Most companies don’t come to us saying, “we need infrastructure, evaluation, and governance.”
They come saying something simpler.
“We need to hire an Agentic AI Engineer.”
That makes sense on the surface. But when you get closer to what they’re actually trying to do, the problem usually looks very different.
What they really mean is:
“We’ve built something with agents… it sort of works… but we don’t fully trust it, and we don’t know how to get it into production.”
And that’s where hiring starts to go wrong.
The assumption is that the right individual will unlock everything.
A strong hire comes in, builds the system, and takes it live.
In reality, even the best engineers can only go so far if the environment around them isn’t set up properly. We’re seeing people hired to do everything at once — architecture, agents, evaluation, internal tooling, governance — and it quickly becomes unclear what “success” actually looks like.
That’s not a talent issue. It’s a scope issue.
This is where the market is starting to split.
Some companies are still hiring broad, catch-all profiles and hoping one person can cover everything.
Others have stepped back and realised this is a systems problem. They’re thinking more deliberately about how these capabilities are split — who builds, who evaluates, who owns how systems behave in production.

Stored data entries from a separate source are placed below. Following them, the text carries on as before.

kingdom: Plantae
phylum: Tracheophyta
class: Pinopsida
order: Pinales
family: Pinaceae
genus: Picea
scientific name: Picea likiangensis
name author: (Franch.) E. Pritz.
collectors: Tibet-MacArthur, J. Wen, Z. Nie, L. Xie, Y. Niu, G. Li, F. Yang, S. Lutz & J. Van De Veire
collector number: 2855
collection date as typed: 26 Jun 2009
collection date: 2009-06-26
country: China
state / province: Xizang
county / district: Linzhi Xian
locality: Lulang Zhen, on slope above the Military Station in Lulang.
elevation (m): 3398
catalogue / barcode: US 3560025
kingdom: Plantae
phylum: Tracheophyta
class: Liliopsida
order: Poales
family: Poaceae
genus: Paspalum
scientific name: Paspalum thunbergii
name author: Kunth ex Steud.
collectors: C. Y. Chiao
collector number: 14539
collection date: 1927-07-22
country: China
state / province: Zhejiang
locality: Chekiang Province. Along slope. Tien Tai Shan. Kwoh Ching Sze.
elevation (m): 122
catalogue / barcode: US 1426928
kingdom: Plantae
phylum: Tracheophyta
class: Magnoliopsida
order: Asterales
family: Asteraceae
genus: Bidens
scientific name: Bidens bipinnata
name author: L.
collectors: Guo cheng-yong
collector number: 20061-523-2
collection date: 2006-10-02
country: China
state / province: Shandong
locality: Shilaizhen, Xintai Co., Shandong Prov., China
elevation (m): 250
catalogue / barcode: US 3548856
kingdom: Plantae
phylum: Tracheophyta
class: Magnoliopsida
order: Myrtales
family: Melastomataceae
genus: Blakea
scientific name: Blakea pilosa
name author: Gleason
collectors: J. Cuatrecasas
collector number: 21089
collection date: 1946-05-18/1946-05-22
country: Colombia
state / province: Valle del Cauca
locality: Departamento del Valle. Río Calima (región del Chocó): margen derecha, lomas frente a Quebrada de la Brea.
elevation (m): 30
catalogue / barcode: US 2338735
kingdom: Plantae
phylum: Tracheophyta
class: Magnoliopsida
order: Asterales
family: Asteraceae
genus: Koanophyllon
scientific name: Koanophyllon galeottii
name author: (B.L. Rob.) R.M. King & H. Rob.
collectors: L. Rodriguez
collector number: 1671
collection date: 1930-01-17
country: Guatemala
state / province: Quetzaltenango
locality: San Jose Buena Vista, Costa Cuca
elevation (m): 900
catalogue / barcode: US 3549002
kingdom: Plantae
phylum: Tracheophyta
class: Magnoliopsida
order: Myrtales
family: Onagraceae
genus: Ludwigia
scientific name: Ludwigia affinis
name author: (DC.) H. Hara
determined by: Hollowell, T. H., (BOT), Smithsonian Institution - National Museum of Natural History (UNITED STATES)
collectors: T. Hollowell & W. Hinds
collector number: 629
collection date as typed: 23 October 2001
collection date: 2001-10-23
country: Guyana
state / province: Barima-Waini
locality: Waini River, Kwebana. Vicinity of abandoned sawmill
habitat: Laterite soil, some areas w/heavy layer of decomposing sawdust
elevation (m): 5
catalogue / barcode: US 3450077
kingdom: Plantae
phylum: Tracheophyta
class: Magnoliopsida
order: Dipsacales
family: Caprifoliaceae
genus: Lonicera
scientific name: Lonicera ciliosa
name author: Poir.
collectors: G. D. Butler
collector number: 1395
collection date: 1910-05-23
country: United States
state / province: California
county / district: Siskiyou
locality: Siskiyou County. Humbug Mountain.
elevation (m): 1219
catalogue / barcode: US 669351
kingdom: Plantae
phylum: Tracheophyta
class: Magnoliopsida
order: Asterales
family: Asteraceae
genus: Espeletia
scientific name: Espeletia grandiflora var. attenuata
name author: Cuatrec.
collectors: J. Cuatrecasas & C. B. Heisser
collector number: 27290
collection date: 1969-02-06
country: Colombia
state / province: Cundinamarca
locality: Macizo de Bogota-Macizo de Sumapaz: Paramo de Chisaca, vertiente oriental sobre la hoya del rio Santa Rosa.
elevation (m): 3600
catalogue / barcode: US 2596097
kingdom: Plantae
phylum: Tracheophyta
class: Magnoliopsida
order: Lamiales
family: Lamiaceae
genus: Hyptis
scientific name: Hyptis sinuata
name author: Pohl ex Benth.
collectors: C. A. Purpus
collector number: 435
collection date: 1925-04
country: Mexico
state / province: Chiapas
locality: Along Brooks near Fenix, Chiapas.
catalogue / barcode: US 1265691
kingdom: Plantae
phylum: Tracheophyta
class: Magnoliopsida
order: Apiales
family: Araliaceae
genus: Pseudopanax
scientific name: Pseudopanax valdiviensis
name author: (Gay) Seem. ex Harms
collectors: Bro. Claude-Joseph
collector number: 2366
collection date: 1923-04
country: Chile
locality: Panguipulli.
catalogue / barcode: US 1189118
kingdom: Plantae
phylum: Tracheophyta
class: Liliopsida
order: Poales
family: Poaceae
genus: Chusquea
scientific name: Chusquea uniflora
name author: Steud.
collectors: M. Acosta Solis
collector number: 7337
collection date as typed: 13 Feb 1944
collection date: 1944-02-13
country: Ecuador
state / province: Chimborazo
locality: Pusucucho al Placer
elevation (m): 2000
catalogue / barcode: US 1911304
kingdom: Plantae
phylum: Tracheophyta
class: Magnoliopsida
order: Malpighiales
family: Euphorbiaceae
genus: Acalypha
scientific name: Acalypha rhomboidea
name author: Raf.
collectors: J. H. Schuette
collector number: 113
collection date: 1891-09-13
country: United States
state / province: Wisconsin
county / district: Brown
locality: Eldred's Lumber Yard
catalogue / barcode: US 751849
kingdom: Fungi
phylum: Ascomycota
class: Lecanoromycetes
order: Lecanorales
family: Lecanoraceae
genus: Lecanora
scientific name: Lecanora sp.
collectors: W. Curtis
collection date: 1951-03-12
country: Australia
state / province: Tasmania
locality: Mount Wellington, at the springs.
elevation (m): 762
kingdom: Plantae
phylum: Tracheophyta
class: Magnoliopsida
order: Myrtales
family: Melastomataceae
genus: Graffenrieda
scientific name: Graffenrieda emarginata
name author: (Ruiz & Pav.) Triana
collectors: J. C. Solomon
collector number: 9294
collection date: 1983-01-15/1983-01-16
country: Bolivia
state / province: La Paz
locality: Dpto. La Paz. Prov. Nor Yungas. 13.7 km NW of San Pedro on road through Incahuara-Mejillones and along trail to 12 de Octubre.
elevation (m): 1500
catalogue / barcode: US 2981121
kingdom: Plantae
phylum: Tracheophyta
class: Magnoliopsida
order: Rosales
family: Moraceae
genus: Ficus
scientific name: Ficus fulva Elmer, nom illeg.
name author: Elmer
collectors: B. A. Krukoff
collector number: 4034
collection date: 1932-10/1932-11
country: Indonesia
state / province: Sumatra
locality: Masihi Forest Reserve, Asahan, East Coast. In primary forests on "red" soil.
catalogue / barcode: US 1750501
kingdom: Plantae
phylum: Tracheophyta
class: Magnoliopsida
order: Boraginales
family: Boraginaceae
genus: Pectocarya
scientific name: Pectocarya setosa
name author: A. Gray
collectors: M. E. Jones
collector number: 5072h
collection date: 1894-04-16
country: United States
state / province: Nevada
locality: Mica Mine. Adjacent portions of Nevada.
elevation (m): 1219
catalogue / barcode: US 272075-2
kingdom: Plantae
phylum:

That shift changes how you hire.
It changes the profiles you target.
The strongest candidates right now aren’t just “good with LLMs”. They’ve actually tried to get these systems into production. They understand reliability issues, trade-offs, and how agents behave over time — not just in a demo.
Those profiles are rare, and they don’t always sit under obvious titles.
It also changes how you position the opportunity.
The best people aren’t looking for “another AI role”. They’re looking for real problems, clear intent, and an environment where they can build something that actually gets used.
If a role feels like “come in and figure it all out”, it raises more questions than it answers.
Then there’s competition.
People with genuine agentic AI experience are being pulled in multiple directions — Big Tech, well-funded start-ups, consultancies. If your story isn’t clear, and your process isn’t tight, you lose them.
So where does that leave most companies?
Usually, with roles that feel harder to fill than they should be. Long processes, unclear expectations, and hires that don’t quite land the way they were intended.
The companies moving fastest aren’t just hiring more.
They’re hiring more deliberately.
They understand what they’re building, where the gaps are, and how to structure a team around it. And as a result, they attract better people.
That’s where we come in.
Not just to find individuals, but to shape the thinking behind the hire — what you actually need, where to find it, and how to land it in a competitive market.
Because in this space, hiring isn’t just about filling a role.
It’s about giving that person a real chance to succeed.
Agentic AI is exposing gaps in how companies build technology.
It’s doing the same for how they hire.
The ones that recognise that early are the ones that will actually get this into production — and make it work.